Improvisational music is a sticky project. On the one hand, the freedom offered by removing the normal constrictions of music—melody and rhythm in particular—can foster new sounds and new innovations. On the other hand, in the hands of less experienced players, that same freedom can quickly degenerate into silly noodling and unlistenable sonic gibberish. Technical brilliance in some contexts becomes absurd in others, and the moment in which the audience is impressed and interested can quickly fade into disinterest and fatigue.
The Nada Brahma Music Ensemble manages to avoid all of those pitfalls, in part because there is a melodic center to its music and in part because it creates a sense of blissful, almost meditative consciousness in its audiences. It also helps that the ensemble is like nothing else I’ve ever seen in Sacramento: a four-piece group performing a version of classical Indian music on acoustic guitars and tabla (a pair of classical Indian drums).

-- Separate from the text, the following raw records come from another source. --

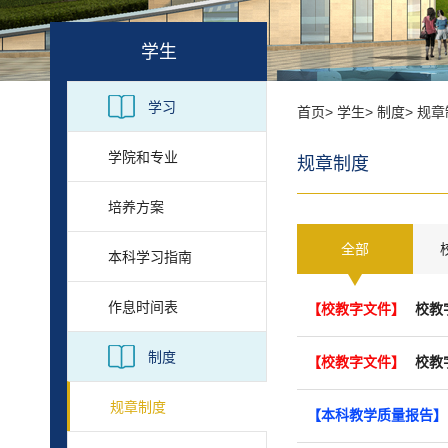
学生
学习
首页
>
学生
>
制度
>
规章
学院和专业
规章制度
培养方案
全部
本科学习指南
作息时间表
【校教字文件】
制度
【校教字文件】
校教
规章制度
【本科教学质量报告】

I’ve certainly heard Indian classical music before, but what sets the Nada Brahma Music Ensemble apart is its use of guitars instead of traditional Indian instruments, like sitars, shanai or harmoniums. The tonal limitations of the guitar require some dexterous playing on the part of bandleader Matthew Grasso and steel-string-guitar soloist Leon Hu. Also, the guitar itself lends a jazz-like feel to some of the compositions, a feel that is decidedly American.
Grasso knows his music can be difficult for his audiences, and he helps assuage that difficulty by presenting introductory comments before each piece. He counts out the beats for the audience to the tabla playing of Alex Jenkins, also the drummer in rock band Daisy Spot. He then introduces the initial melodic line slowly, pointing out the intervals (skipped intervals and flattened and sharpened intervals being most noteworthy). Once the initial setup is explained, the ensemble slowly creeps into the work, starting slowly and almost ambiently before Jenkins’ tabla enters and the melodic line is established. All the while, Eric Ramussen gently plucks the chord structure in an endless, cycling drone. In many ways, he has the hardest job in the whole group.
It’s effective and interesting music, although admittedly it’s not for everyone. The pieces are long (some pushing half an hour), and the interplay of instruments doesn’t often resolve in the way that Western music does. Dissonance is left hanging, with the piece as a whole (rather than an individual measure or phrase) resolving only when the melody is reintroduced—sometimes not until the end of the piece. It takes something of an open mind and a temporary suspension of Western musical expectations, even if the acoustic guitar tones themselves are familiar.
Nonetheless, the audience at the Bo Tree Bodymind Center in Davis seemed to appreciate the Nada Braham Music Ensemble immensely, even if some of them were unconscious. The seating at the Bo Tree was mostly on the carpeted floor with pillows. After the first half-hour or so, many people were lying on their backs, eyes closed. After an hour, the man next to me snored quietly until his wife gently woke him up. This isn’t to say that the audience necessarily found the music boring, but droning, looping, longish Indian-style compositions mixed with a comfortable pillow and a warm room could make anyone drift off. (I had a folding chair but found myself wishing for the floor-pillow combination a few times myself.) Promoting unconsciousness with music might just be a good thing.